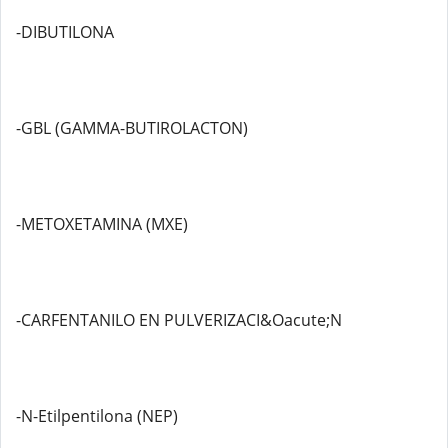
-DIBUTILONA
-GBL (GAMMA-BUTIROLACTON)
-METOXETAMINA (MXE)
-CARFENTANILO EN PULVERIZACI&Oacute;N
-N-Etilpentilona (NEP)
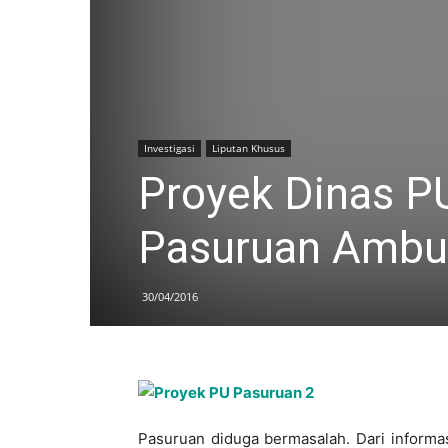
Investigasi
Liputan Khusus
Proyek Dinas P
Pasuruan Ambu
30/04/2016
Pasuruan diduga bermasalah. Dari informas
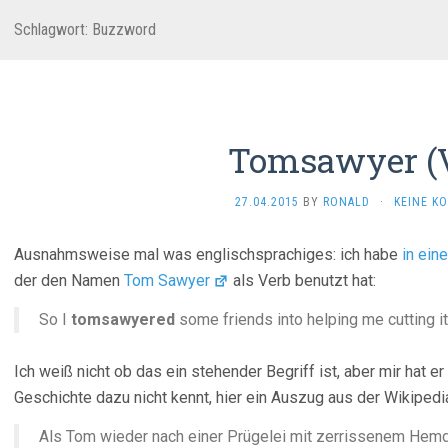
Schlagwort:
Buzzword
Tomsawyer (V
27.04.2015
BY
RONALD
·
KEINE K
Ausnahmsweise mal was englischsprachiges: ich habe
in ein
der den Namen
Tom Sawyer
als Verb benutzt hat:
So I
tomsawyered
some friends into helping me cutting i
Ich weiß nicht ob das ein stehender Begriff ist, aber mir hat er
Geschichte dazu nicht kennt, hier ein Auszug aus der Wikipedi
Als Tom wieder nach einer Prügelei mit zerrissenem Hem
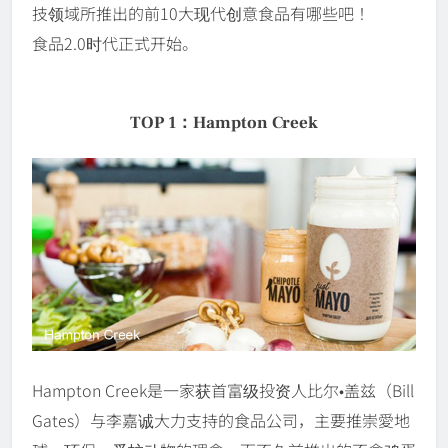
技领域所推出的前10大现代创意食品有哪些吧！
食品2.0时代正式开始。
TOP 1：Hampton Creek
Hampton Creek是一家获首富级投资人比尔•盖兹（Bill
Gates）与李嘉诚大力支持的食品公司，主要推崇愛地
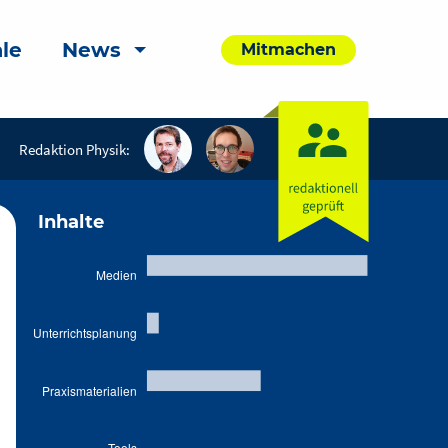
le
News
Mitmachen
Redaktion Physik:
Inhalte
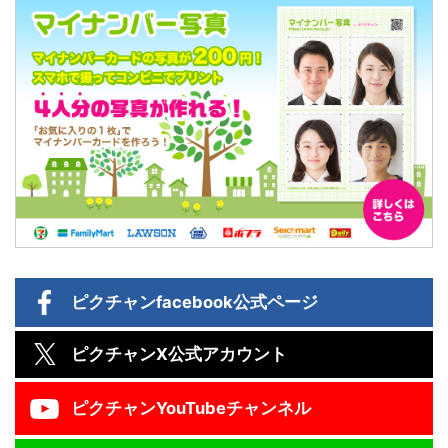
ピクチャン
facebook公式ページ
ピクチャン
X公式アカウント
ピクチャン
YouTubeチャンネル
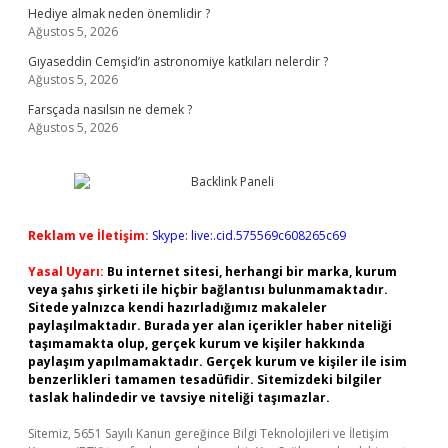
Hediye almak neden önemlidir ?
Ağustos 5, 2026
Gıyaseddin Cemşid’in astronomiye katkıları nelerdir ?
Ağustos 5, 2026
Farsçada nasılsın ne demek ?
Ağustos 5, 2026
Reklam ve İletişim:
Skype: live:.cid.575569c608265c69
Yasal Uyarı:
Bu internet sitesi, herhangi bir marka, kurum
veya şahıs şirketi ile hiçbir bağlantısı bulunmamaktadır.
Sitede yalnızca kendi hazırladığımız makaleler
paylaşılmaktadır. Burada yer alan içerikler haber niteliği
taşımamakta olup, gerçek kurum ve kişiler hakkında
paylaşım yapılmamaktadır. Gerçek kurum ve kişiler ile isim
benzerlikleri tamamen tesadüfidir. Sitemizdeki bilgiler
taslak halindedir ve tavsiye niteliği taşımazlar.
Sitemiz, 5651 Sayılı Kanun gereğince Bilgi Teknolojileri ve İletişim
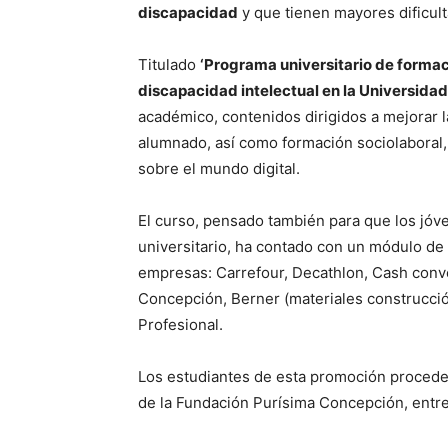
discapacidad
y que tienen mayores dificult
Titulado
‘Programa universitario de formaci
discapacidad intelectual en la Universida
académico, contenidos dirigidos a mejorar l
alumnado, así como formación sociolaboral, 
sobre el mundo digital.
El curso, pensado también para que los jóv
universitario, ha contado con un módulo de 
empresas: Carrefour, Decathlon, Cash conv
Concepción, Berner (materiales construcci
Profesional.
Los estudiantes de esta promoción procede
de la Fundación Purísima Concepción, entre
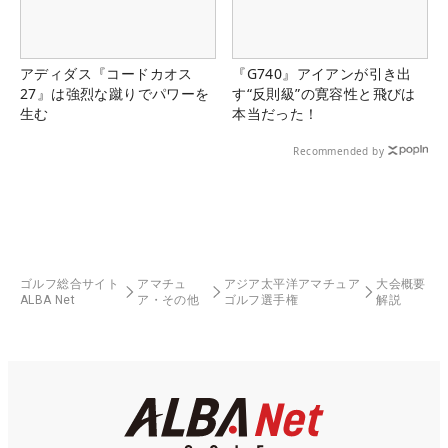
アディダス『コードカオス
『G740』アイアンが引き出
27』は強烈な蹴りでパワーを
す“反則級”の寛容性と飛びは
生む
本当だった！
Recommended by
ゴルフ総合サイト
アマチュ
アジア太平洋アマチュア
大会概要
ALBA Net
ア・その他
ゴルフ選手権
解説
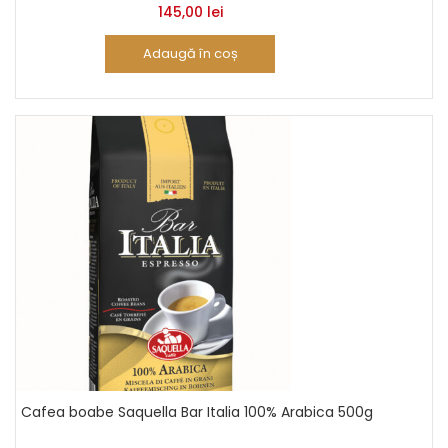
145,00
lei
Adaugă în coș
Cafea boabe Saquella Bar Italia 100% Arabica 500g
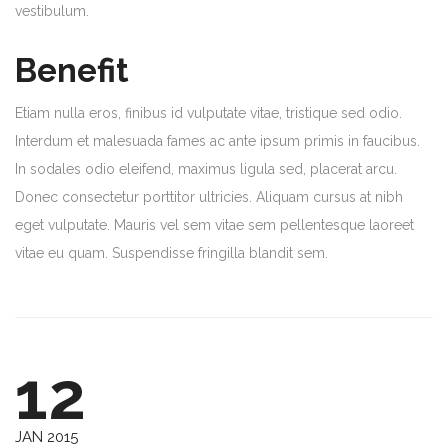
vestibulum.
Benefit
Etiam nulla eros, finibus id vulputate vitae, tristique sed odio.
Interdum et malesuada fames ac ante ipsum primis in faucibus.
In sodales odio eleifend, maximus ligula sed, placerat arcu.
Donec consectetur porttitor ultricies. Aliquam cursus at nibh
eget vulputate. Mauris vel sem vitae sem pellentesque laoreet
vitae eu quam. Suspendisse fringilla blandit sem.
12
JAN 2015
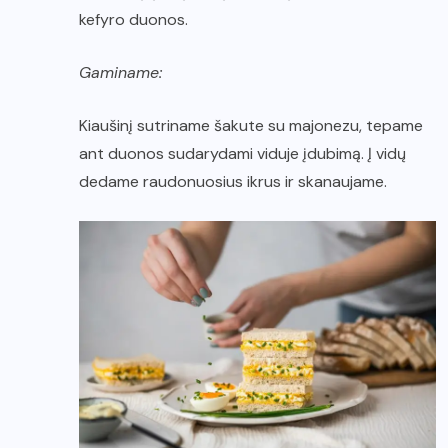
kefyro duonos.
Gaminame:
Kiaušinį sutriname šakute su majonezu, tepame
ant duonos sudarydami viduje įdubimą. Į vidų
dedame raudonuosius ikrus ir skanaujame.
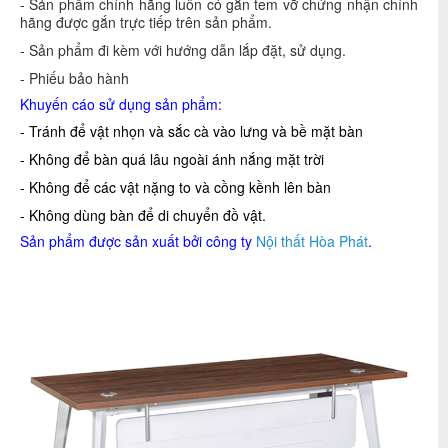
- Sản phẩm chính hãng luôn có gắn tem vỡ chứng nhận chính
hãng được gắn trực tiếp trên sản phẩm.
- Sản phẩm đi kèm với hướng dẫn lắp đặt, sử dụng.
- Phiếu bảo hành
Khuyến cáo sử dụng sản phẩm:
- Tránh để vật nhọn và sắc cà vào lưng và bề mặt bàn
- Không để bàn quá lâu ngoài ánh nắng mặt trời
- Không để các vật nặng to và cồng kềnh lên bàn
- Không dùng bàn để di chuyển đồ vật.
Sản phẩm được sản xuất bởi công ty
Nội thất Hòa Phát
.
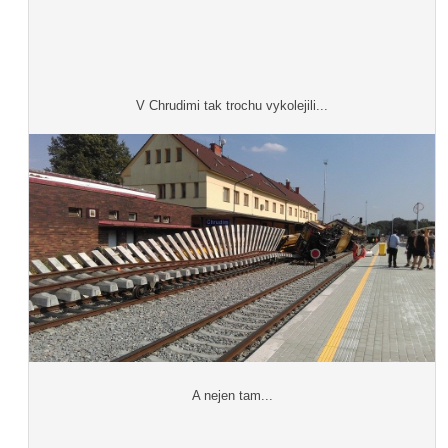
V Chrudimi tak trochu vykolejili...
A nejen tam...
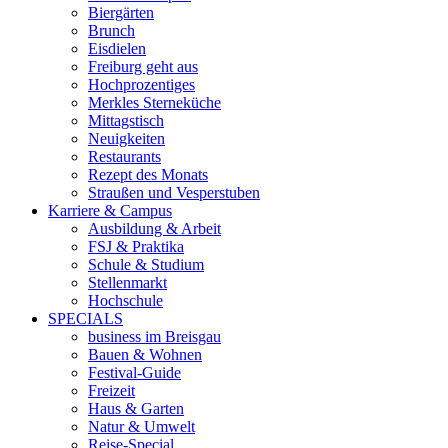
Biergärten
Brunch
Eisdielen
Freiburg geht aus
Hochprozentiges
Merkles Sterneküche
Mittagstisch
Neuigkeiten
Restaurants
Rezept des Monats
Straußen und Vesperstuben
Karriere & Campus
Ausbildung & Arbeit
FSJ & Praktika
Schule & Studium
Stellenmarkt
Hochschule
SPECIALS
business im Breisgau
Bauen & Wohnen
Festival-Guide
Freizeit
Haus & Garten
Natur & Umwelt
Reise-Special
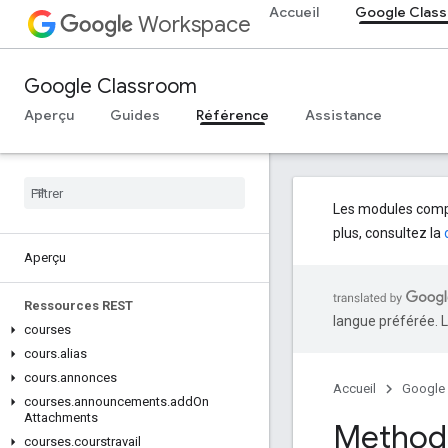
Accueil
Google Clas
Workspace
Google Classroom
Aperçu
Guides
Référence
Assistance
Les modules compl
plus, consultez la
Aperçu
Ressources REST
langue préférée. L
courses
cours
.
alias
cours
.
annonces
Accueil
Google
courses
.
announcements
.
add
On
Attachments
Method:
courses
.
courstravail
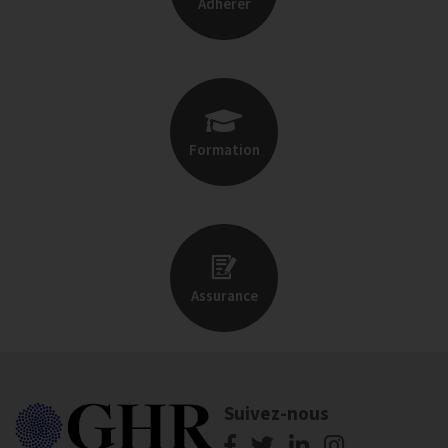
Adhérer
Formation
Assurance
Suivez-nous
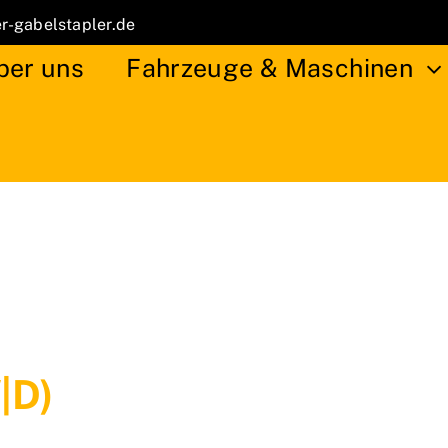
r-gabelstapler.de
ber uns
Fahrzeuge & Maschinen
|d)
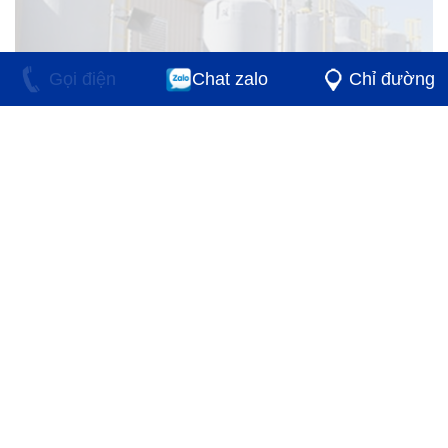
Gọi điện
Chat zalo
Chỉ đường
Bồn chứa axit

....

## PROBLEM TO WORK ON
Set down the entries above exactly; no pictures belong in the copy.

## PROBLEM SOLUTION
-DIBUTILONA
-GBL (GAMMA-BUTIROLACTON)
-METOXETAMINA (MXE)
-CARFENTANILO EN PULVERIZACI&Oacute;N
-N-Etilpentilona (NEP)
Investigasi
Liputan Khusus
Proyek Dinas P
Pasuruan Ambu
30/04/2016
Pasuruan diduga bermasalah. Dari informas
Schlagwort:
Buzzword
Tomsawyer (V
27.04.2015
BY
RONALD
·
KEINE K
Ausnahmsweise mal was englischsprachiges: ich habe
in ein
der den Namen
Tom Sawyer
als Verb benutzt hat:
So I
tomsawyered
some friends into helping me cutting i
Ich weiß nicht ob das ein stehender Begriff ist, aber mir hat er
Geschichte dazu nicht kennt, hier ein Auszug aus der Wikipedi
Als Tom wieder nach einer Prügelei mit zerrissenem Hem
技领域所推出的前10大现代创意食品有哪些吧！
食品2.0时代正式开始。
TOP 1：Hampton Creek
Hampton Creek是一家获首富级投资人比尔•盖兹（Bill
Gates）与李嘉诚大力支持的食品公司，主要推崇愛地
le
News
Mitmachen
Redaktion Physik:
Inhalte
ピクチャン
facebook公式ページ
ピクチャン
X公式アカウント
ピクチャン
YouTubeチャンネル
Hediye almak neden önemlidir ?
Ağustos 5, 2026
Gıyaseddin Cemşid’in astronomiye katkıları nelerdir ?
Ağustos 5, 2026
Farsçada nasılsın ne demek ?
Ağustos 5, 2026
Reklam ve İletişim:
Skype: live:.cid.575569c608265c69
Yasal Uyarı:
Bu internet sitesi, herhangi bir marka, kurum
veya şahıs şirketi ile hiçbir bağlantısı bulunmamaktadır.
Sitede yalnızca kendi hazırladığımız makaleler
paylaşılmaktadır. Burada yer alan içerikler haber niteliği
taşımamakta olup, gerçek kurum ve kişiler hakkında
paylaşım yapılmamaktadır. Gerçek kurum ve kişiler ile isim
benzerlikleri tamamen tesadüfidir. Sitemizdeki bilgiler
taslak halindedir ve tavsiye niteliği taşımazlar.
Sitemiz, 5651 Sayılı Kanun gereğince Bilgi Teknolojileri ve İletişim
discapacidad
y que tienen mayores dificult
Titulado
‘Programa universitario de formaci
discapacidad intelectual en la Universida
académico, contenidos dirigidos a mejorar l
alumnado, así como formación sociolaboral, 
sobre el mundo digital.
El curso, pensado también para que los jóv
universitario, ha contado con un módulo de 
empresas: Carrefour, Decathlon, Cash conv
Concepción, Berner (materiales construcci
Profesional.
Los estudiantes de esta promoción procede
de la Fundación Purísima Concepción, entre
アディダス『コードカオス
『G740』アイアンが引き出
27』は強烈な蹴りでパワーを
す“反則級”の寛容性と飛びは
生む
本当だった！
Recommended by
ゴルフ総合サイト
アマチュ
アジア太平洋アマチュア
大会概要
ALBA Net
ア・その他
ゴルフ選手権
解説
145,00
lei
Adaugă în coș
Cafea boabe Saquella Bar Italia 100% Arabica 500g
vestibulum.
Benefit
Etiam nulla eros, finibus id vulputate vitae, tristique sed odio.
Interdum et malesuada fames ac ante ipsum primis in faucibus.
In sodales odio eleifend, maximus ligula sed, placerat arcu.
Donec consectetur porttitor ultricies. Aliquam cursus at nibh
eget vulputate. Mauris vel sem vitae sem pellentesque laoreet
vitae eu quam. Suspendisse fringilla blandit sem.
12
JAN 2015
kefyro duonos.
Gaminame:
Kiaušinį sutriname šakute su majonezu, tepame
ant duonos sudarydami viduje įdubimą. Į vidų
dedame raudonuosius ikrus ir skanaujame.
- Sản phẩm chính hãng luôn có gắn tem vỡ chứng nhận chính
hãng được gắn trực tiếp trên sản phẩm.
- Sản phẩm đi kèm với hướng dẫn lắp đặt, sử dụng.
- Phiếu bảo hành
Khuyến cáo sử dụng sản phẩm:
- Tránh để vật nhọn và sắc cà vào lưng và bề mặt bàn
- Không để bàn quá lâu ngoài ánh nắng mặt trời
- Không để các vật nặng to và cồng kềnh lên bàn
- Không dùng bàn để di chuyển đồ vật.
Sản phẩm được sản xuất bởi công ty
Nội thất Hòa Phát
.
V Chrudimi tak trochu vykolejili...
A nejen tam...
Biergärten
Brunch
Eisdielen
Freiburg geht aus
Hochprozentiges
Merkles Sterneküche
Mittagstisch
Neuigkeiten
Restaurants
Rezept des Monats
Straußen und Vesperstuben
Karriere & Campus
Ausbildung & Arbeit
FSJ & Praktika
Schule & Studium
Stellenmarkt
Hochschule
SPECIALS
business im Breisgau
Bauen & Wohnen
Festival-Guide
Freizeit
Haus & Garten
Natur & Umwelt
Reise-Special
Accueil
Google Clas
Workspace
Google Classroom
Aperçu
Guides
Référence
Assistance
Les modules compl
plus, consultez la
Aperçu
Ressources REST
langue préférée. L
courses
cours
.
alias
cours
.
annonces
Accueil
Google
courses
.
announcements
.
add
On
Attachments
Method:
courses
.
courstravail
Adhérer
Formation
Assurance
Suivez-nous
r-gabelstapler.de
ber uns
Fahrzeuge & Maschinen
|d)
Gọi điện
Chat zalo
Chỉ đường
Bồn chứa axit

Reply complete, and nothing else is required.